** start of Text passage **

Table 6. Equivalent variations under learning by proportion of young households ( $\phi$ )

Table 7 presents the welfare effects of government spending in the LC learning and LC RE models ( $\Delta ^{Gov}_{Learning}\%$ and $\Delta ^{Gov}_{RE}\%$ , respectively). The welfare effects are more significant in the LC learning model compared to the LC RE model since the biased optimism induced by government spending amplifies the output effects, resulting in an overall improvement in households’ welfare. However, this learning behavior only benefits young households, while it reduces the welfare of the old households. Young households or workers in the LC learning model increase labor supply and investment, leading to higher future consumption. This excessive consumption, funded by savings, causes an improvement in young households’ welfare, despite the disutility caused by the increased labor supply. However, the young’s over-consumption crowds out the consumption of old households, causing it to fall below the RE level, resulting in a reduction in the old’s welfare.

Table 7. Equivalent variations under learning and rational expectation (RE)

Notes: In this experiment, $\phi$ is 0.8. The last column in bold shows the welfare effects of the household expectations under learning relative to under RE.

** end of Text passage **
** start of Records provided **

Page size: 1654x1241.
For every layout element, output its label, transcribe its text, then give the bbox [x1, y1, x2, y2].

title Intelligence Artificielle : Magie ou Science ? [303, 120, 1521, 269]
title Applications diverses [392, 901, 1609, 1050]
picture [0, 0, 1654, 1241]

** end of Records provided **

Tasks:
(a) In the passage on the welfare effects of government spending, what value of φ is used in the experiment according to the notes?
(b) Carry on with the passage on the welfare effects of government spending under learning, starting after its last sentence.
These rows were taken from a separate source.

Final answers:
(a) φ is 0.8.

(b)
6. Conclusion

Economists have long considered the expectations of economic agents one of the key drivers of economic fluctuations. To that end, numerous studies have been conducted to deal with this topic. I contribute to this body of literature by examining the implications of the heterogeneous biased expectations between young and old individuals on business cycles and economic policies. The life-cycle learning model incorporating heterogeneous biased expectations reveals that the fluctuations of business cycles decline as the population ages due to the relatively lower sensitivity of older households to recent observations. Additionally, in an aging society, the output effects of government spending, also known as government spending multipliers, decrease, and these reduced effects cause a welfare loss for households, particularly the young.

Based on these findings, several policy recommendations can be made. First, economic policies should be devised and implemented from a long-term perspective in an aging society since population aging reduces the volatility of business cycles and hinders the short-term effects of government policies. Moreover, the government needs to consider how its policies affect young and old individuals differently, given their heterogeneous biased expectations. Finally, a faster and more extensive fiscal stimulus policy is necessary during recessions in an aging society to support a swift recovery, which also necessitates the government to raise fiscal space in advance for the aging population.

Appendix A. Log-linearized Aggregate Consumption of Young and Old Households in Life-Cycle Learning Model

This section derives log-linearized aggregate consumption of young and old households in the life-cycle learning model.

A.1 Old Households (Retirees)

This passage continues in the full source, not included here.